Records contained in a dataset

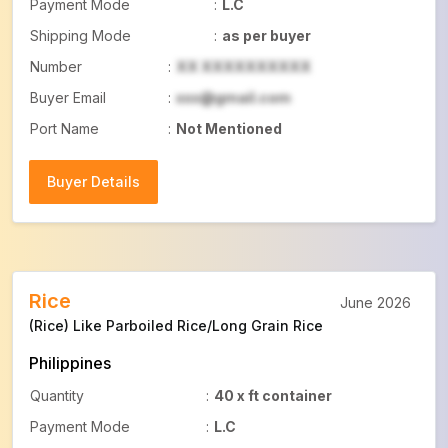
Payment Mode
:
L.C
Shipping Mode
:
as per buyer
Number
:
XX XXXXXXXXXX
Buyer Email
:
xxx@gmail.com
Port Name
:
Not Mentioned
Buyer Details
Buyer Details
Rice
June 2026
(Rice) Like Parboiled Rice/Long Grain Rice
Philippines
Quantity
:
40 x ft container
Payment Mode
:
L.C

==

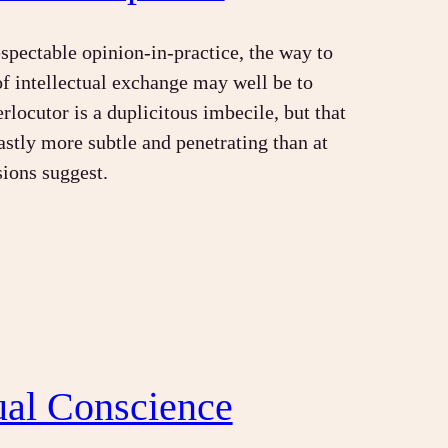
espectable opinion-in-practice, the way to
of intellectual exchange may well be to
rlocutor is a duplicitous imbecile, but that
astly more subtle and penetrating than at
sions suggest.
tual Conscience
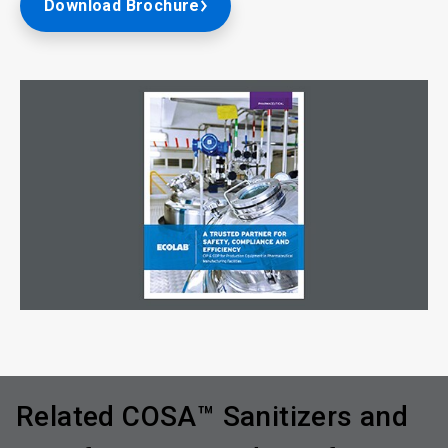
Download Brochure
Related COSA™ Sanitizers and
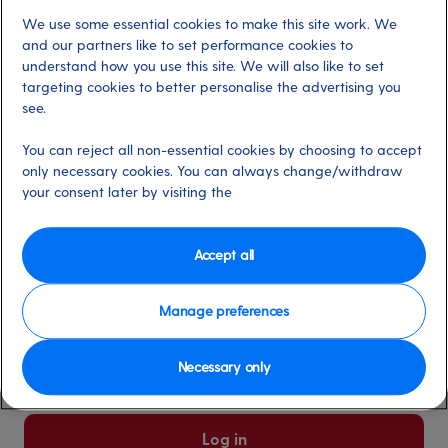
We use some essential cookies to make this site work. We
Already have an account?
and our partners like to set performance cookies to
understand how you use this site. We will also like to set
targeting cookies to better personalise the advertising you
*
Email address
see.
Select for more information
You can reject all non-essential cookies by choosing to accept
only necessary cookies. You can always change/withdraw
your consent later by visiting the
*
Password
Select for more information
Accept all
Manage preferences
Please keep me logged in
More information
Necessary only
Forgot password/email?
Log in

WHAT THE TASK ASKS |
Copy out the lines of the listing from the line with "espectable opinion-in-practice, the way to" to the line with "Related COSA™ Sanitizers and", keeping them word for word. Skip the pictures in what you write.

SOLUTION TO THE EXERCISE |
espectable opinion-in-practice, the way to
of intellectual exchange may well be to
rlocutor is a duplicitous imbecile, but that
astly more subtle and penetrating than at
sions suggest.
tual Conscience
Download Brochure
Related COSA™ Sanitizers and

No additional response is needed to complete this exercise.